**DIRECTIONS:** In your copy, each line below is repeated exactly and no image appears.

**MATERIALS PROVIDED:**
——

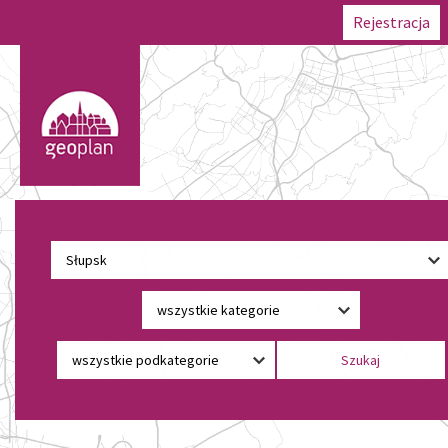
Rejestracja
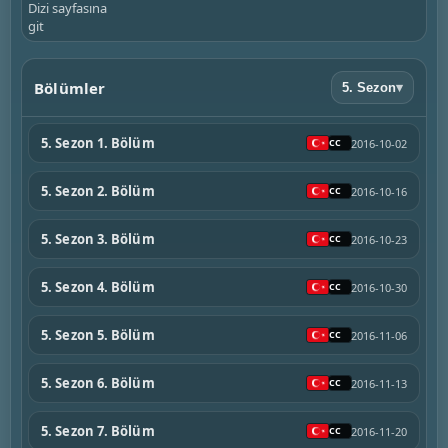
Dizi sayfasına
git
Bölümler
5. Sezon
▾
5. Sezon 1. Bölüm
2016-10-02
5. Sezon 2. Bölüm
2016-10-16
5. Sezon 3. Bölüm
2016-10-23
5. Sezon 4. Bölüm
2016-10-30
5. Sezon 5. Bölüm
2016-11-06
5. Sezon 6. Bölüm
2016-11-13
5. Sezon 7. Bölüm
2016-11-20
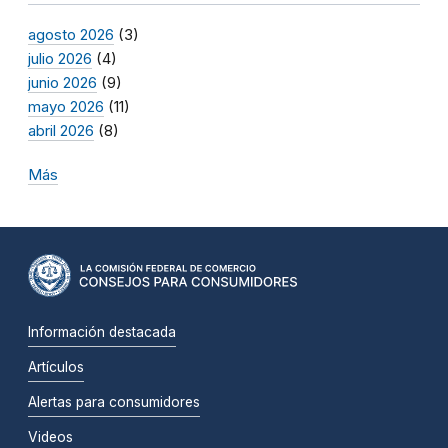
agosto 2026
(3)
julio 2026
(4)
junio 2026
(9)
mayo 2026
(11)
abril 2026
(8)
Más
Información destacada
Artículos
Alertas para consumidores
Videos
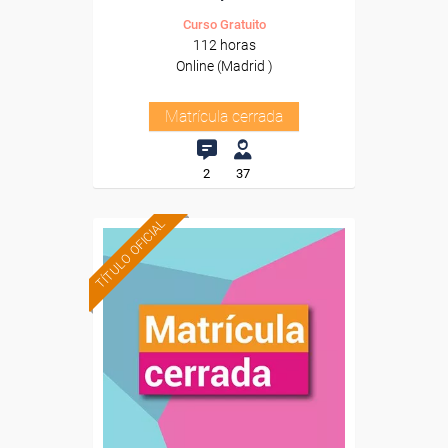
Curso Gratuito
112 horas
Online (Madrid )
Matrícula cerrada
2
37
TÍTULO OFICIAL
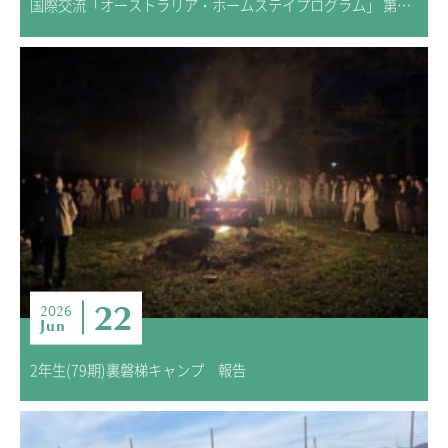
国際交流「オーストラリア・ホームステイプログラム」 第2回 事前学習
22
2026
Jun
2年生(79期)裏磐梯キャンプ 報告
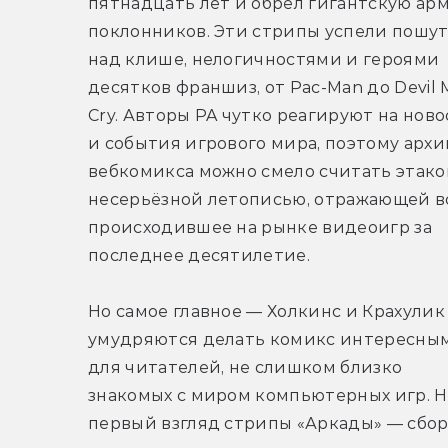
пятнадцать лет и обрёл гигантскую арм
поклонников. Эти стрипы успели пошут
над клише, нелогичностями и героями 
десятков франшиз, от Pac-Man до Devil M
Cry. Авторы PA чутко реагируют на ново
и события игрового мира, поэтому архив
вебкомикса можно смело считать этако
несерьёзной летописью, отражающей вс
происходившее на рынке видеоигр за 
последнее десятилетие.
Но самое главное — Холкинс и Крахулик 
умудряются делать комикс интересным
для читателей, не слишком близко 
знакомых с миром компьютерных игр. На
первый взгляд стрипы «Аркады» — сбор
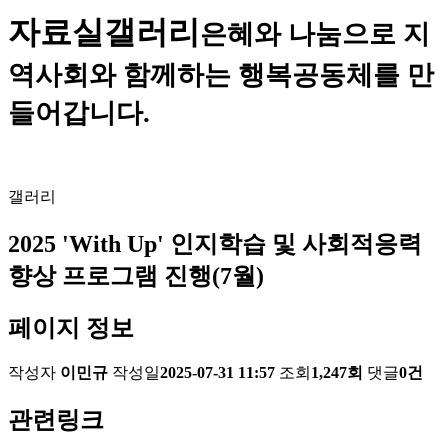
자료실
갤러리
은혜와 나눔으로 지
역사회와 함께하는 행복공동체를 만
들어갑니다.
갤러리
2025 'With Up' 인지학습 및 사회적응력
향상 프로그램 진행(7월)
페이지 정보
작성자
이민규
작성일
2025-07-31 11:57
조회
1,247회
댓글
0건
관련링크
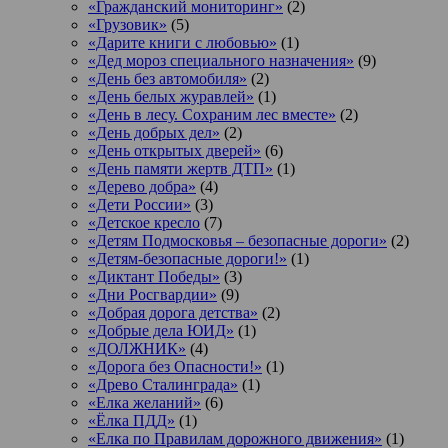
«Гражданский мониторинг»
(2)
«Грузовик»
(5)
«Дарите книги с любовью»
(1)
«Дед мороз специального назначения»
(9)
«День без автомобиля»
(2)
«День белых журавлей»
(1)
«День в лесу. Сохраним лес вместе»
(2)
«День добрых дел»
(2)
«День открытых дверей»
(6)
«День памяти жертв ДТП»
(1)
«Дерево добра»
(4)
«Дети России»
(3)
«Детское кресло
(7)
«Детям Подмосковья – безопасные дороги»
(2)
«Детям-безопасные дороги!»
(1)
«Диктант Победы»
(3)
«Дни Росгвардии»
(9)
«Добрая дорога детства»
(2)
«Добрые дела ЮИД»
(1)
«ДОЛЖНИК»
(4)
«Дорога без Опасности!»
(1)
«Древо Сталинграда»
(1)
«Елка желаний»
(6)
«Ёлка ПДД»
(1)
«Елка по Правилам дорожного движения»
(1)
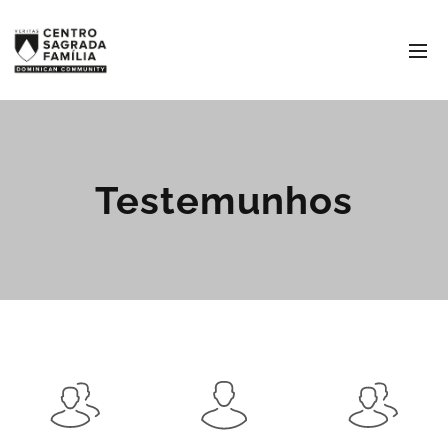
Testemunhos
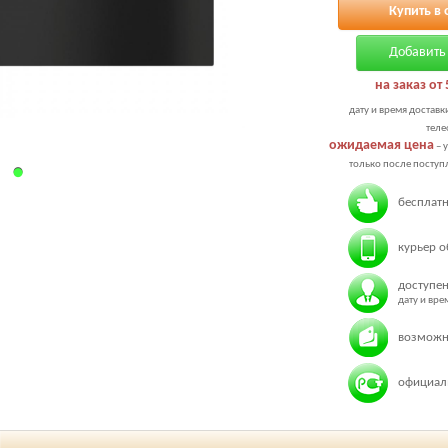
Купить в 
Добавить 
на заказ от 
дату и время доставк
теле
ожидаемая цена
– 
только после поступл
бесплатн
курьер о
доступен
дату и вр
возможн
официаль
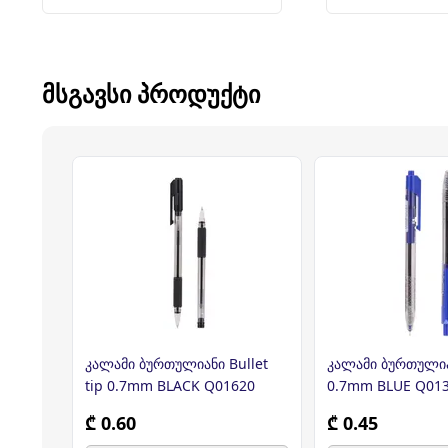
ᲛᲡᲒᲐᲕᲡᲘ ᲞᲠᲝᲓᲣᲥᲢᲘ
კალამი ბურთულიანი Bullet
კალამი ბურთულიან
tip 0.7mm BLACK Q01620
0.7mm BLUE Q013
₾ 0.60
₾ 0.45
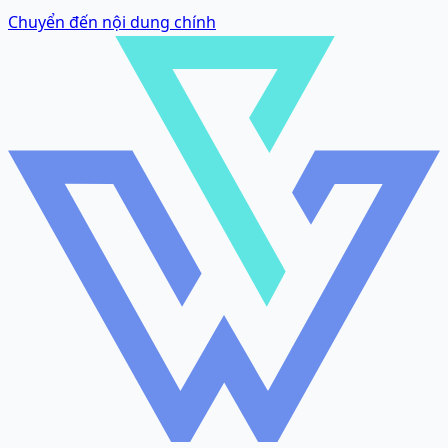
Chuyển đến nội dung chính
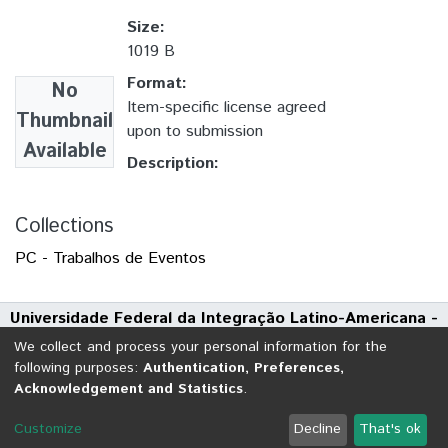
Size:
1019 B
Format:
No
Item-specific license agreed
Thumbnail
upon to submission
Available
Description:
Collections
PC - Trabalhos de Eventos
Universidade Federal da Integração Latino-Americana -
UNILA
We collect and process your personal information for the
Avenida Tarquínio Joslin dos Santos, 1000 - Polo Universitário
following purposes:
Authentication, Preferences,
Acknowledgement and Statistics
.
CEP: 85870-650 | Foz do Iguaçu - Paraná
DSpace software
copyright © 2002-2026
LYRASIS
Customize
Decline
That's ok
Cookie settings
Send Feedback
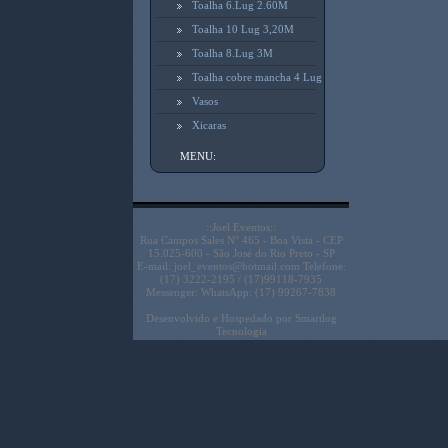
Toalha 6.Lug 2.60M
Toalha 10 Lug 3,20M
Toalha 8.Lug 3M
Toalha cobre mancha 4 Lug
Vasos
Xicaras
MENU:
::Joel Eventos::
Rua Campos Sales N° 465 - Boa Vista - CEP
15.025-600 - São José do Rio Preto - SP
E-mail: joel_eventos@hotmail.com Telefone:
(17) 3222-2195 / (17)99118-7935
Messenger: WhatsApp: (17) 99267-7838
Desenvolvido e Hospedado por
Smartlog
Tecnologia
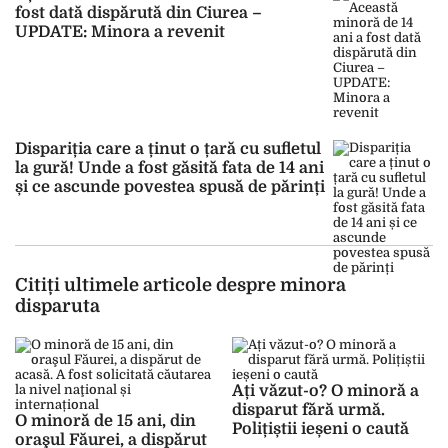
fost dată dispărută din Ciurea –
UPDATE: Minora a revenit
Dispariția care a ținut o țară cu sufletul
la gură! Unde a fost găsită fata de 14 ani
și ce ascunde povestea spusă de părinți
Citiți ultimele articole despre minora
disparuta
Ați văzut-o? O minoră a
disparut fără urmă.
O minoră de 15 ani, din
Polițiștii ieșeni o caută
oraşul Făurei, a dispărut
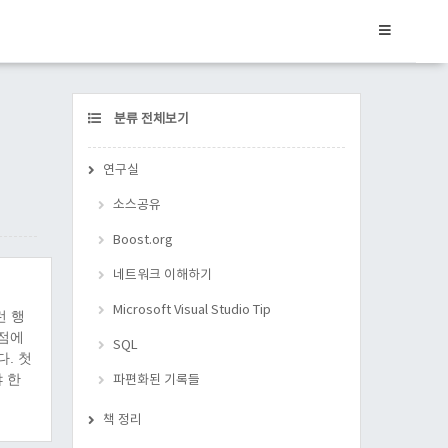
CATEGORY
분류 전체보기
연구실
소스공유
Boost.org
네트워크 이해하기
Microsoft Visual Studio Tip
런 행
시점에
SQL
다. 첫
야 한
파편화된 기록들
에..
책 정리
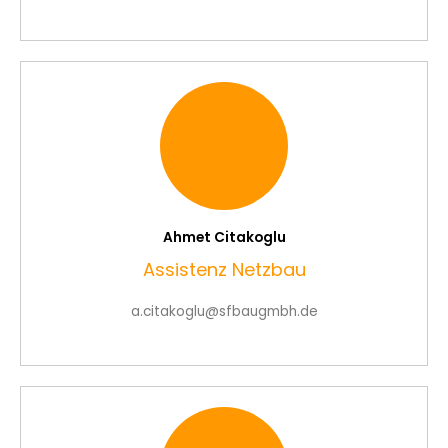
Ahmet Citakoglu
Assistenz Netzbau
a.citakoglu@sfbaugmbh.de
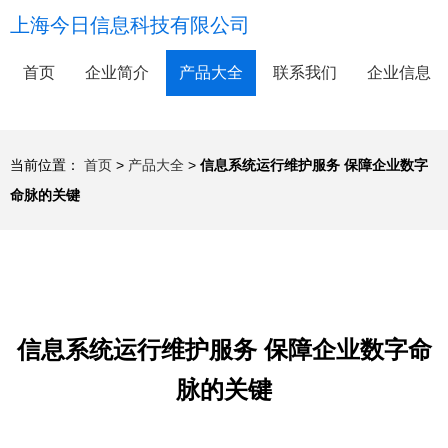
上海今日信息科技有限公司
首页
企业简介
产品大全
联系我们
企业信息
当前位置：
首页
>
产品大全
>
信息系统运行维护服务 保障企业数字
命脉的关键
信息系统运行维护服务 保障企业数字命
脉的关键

——

**EXPECTED ANSWER:**
Rejestracja
Dizi sayfasına
git
Bölümler
5. Sezon
▾
5. Sezon 1. Bölüm
2016-10-02
5. Sezon 2. Bölüm
2016-10-16
5. Sezon 3. Bölüm
2016-10-23
5. Sezon 4. Bölüm
2016-10-30
5. Sezon 5. Bölüm
2016-11-06
5. Sezon 6. Bölüm
2016-11-13
5. Sezon 7. Bölüm
2016-11-20
agosto 2026
(3)
julio 2026
(4)
junio 2026
(9)
mayo 2026
(11)
abril 2026
(8)
Más
Información destacada
Artículos
Alertas para consumidores
Videos
Curso Gratuito
112 horas
Online (Madrid )
Matrícula cerrada
2
37
TÍTULO OFICIAL
国際交流「オーストラリア・ホームステイプログラム」 第2回 事前学習
22
2026
Jun
2年生(79期)裏磐梯キャンプ 報告
пятнадцать лет и обрёл гигантскую арм
поклонников. Эти стрипы успели пошут
над клише, нелогичностями и героями 
десятков франшиз, от Pac-Man до Devil M
Cry. Авторы PA чутко реагируют на ново
и события игрового мира, поэтому архив
вебкомикса можно смело считать этако
несерьёзной летописью, отражающей вс
происходившее на рынке видеоигр за 
последнее десятилетие.
Но самое главное — Холкинс и Крахулик 
умудряются делать комикс интересным
для читателей, не слишком близко 
знакомых с миром компьютерных игр. На
первый взгляд стрипы «Аркады» — сбор
자료실
갤러리
은혜와 나눔으로 지
역사회와 함께하는 행복공동체를 만
들어갑니다.
갤러리
2025 'With Up' 인지학습 및 사회적응력
향상 프로그램 진행(7월)
페이지 정보
작성자
이민규
작성일
2025-07-31 11:57
조회
1,247회
댓글
0건
관련링크
«Гражданский мониторинг»
(2)
«Грузовик»
(5)
«Дарите книги с любовью»
(1)
«Дед мороз специального назначения»
(9)
«День без автомобиля»
(2)
«День белых журавлей»
(1)
«День в лесу. Сохраним лес вместе»
(2)
«День добрых дел»
(2)
«День открытых дверей»
(6)
«День памяти жертв ДТП»
(1)
«Дерево добра»
(4)
«Дети России»
(3)
«Детское кресло
(7)
«Детям Подмосковья – безопасные дороги»
(2)
«Детям-безопасные дороги!»
(1)
«Диктант Победы»
(3)
«Дни Росгвардии»
(9)
«Добрая дорога детства»
(2)
«Добрые дела ЮИД»
(1)
«ДОЛЖНИК»
(4)
«Дорога без Опасности!»
(1)
«Древо Сталинграда»
(1)
«Елка желаний»
(6)
«Ёлка ПДД»
(1)
«Елка по Правилам дорожного движения»
(1)
Testemunhos
Купить в 
Добавить 
на заказ от 
дату и время доставк
теле
ожидаемая цена
– 
только после поступл
бесплатн
курьер о
доступен
дату и вр
возможн
официаль
ᲛᲡᲒᲐᲕᲡᲘ ᲞᲠᲝᲓᲣᲥᲢᲘ
კალამი ბურთულიანი Bullet
კალამი ბურთულიან
tip 0.7mm BLACK Q01620
0.7mm BLUE Q013
₾ 0.60
₾ 0.45
Chuyển đến nội dung chính
Size:
1019 B
Format:
No
Item-specific license agreed
Thumbnail
upon to submission
Available
Description:
Collections
PC - Trabalhos de Eventos
Universidade Federal da Integração Latino-Americana -
UNILA
We collect and process your personal information for the
Avenida Tarquínio Joslin dos Santos, 1000 - Polo Universitário
following purposes:
Authentication, Preferences,
Acknowledgement and Statistics
.
CEP: 85870-650 | Foz do Iguaçu - Paraná
DSpace software
copyright © 2002-2026
LYRASIS
Customize
Decline
That's ok
Cookie settings
Send Feedback
Toalha 6.Lug 2.60M
Toalha 10 Lug 3,20M
Toalha 8.Lug 3M
Toalha cobre mancha 4 Lug
Vasos
Xicaras
MENU:
::Joel Eventos::
Rua Campos Sales N° 465 - Boa Vista - CEP
15.025-600 - São José do Rio Preto - SP
E-mail: joel_eventos@hotmail.com Telefone:
(17) 3222-2195 / (17)99118-7935
Messenger: WhatsApp: (17) 99267-7838
Desenvolvido e Hospedado por
Smartlog
Tecnologia
fost dată dispărută din Ciurea –
UPDATE: Minora a revenit
Dispariția care a ținut o țară cu sufletul
la gură! Unde a fost găsită fata de 14 ani
și ce ascunde povestea spusă de părinți
Citiți ultimele articole despre minora
disparuta
Ați văzut-o? O minoră a
disparut fără urmă.
O minoră de 15 ani, din
Polițiștii ieșeni o caută
oraşul Făurei, a dispărut
CATEGORY
분류 전체보기
연구실
소스공유
Boost.org
네트워크 이해하기
Microsoft Visual Studio Tip
런 행
시점에
SQL
다. 첫
야 한
파편화된 기록들
에..
책 정리
Ahmet Citakoglu
Assistenz Netzbau
a.citakoglu@sfbaugmbh.de
上海今日信息科技有限公司
首页
企业简介
产品大全
联系我们
企业信息
当前位置：
首页
>
产品大全
>
信息系统运行维护服务 保障企业数字
命脉的关键
信息系统运行维护服务 保障企业数字命
脉的关键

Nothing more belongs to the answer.